┏━━

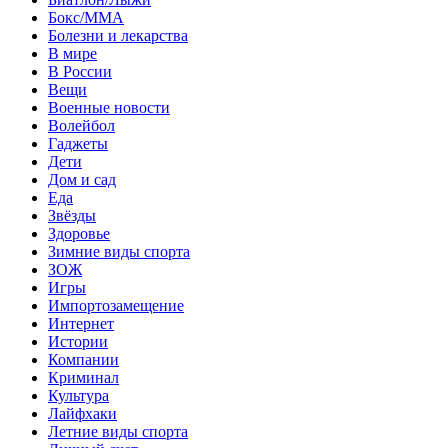
Бокс/MMA
Болезни и лекарства
В мире
В России
Вещи
Военные новости
Волейбол
Гаджеты
Дети
Дом и сад
Еда
Звёзды
Здоровье
Зимние виды спорта
ЗОЖ
Игры
Импортозамещение
Интернет
Истории
Компании
Криминал
Культура
Лайфхаки
Летние виды спорта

┗━━

* **PROMPT**
Reproduce all entries without any change, and omit the pictures.

* **SOLUTION FOR THIS PROBLEM**
Бокс/MMA
Болезни и лекарства
В мире
В России
Вещи
Военные новости
Волейбол
Гаджеты
Дети
Дом и сад
Еда
Звёзды
Здоровье
Зимние виды спорта
ЗОЖ
Игры
Импортозамещение
Интернет
Истории
Компании
Криминал
Культура
Лайфхаки
Летние виды спорта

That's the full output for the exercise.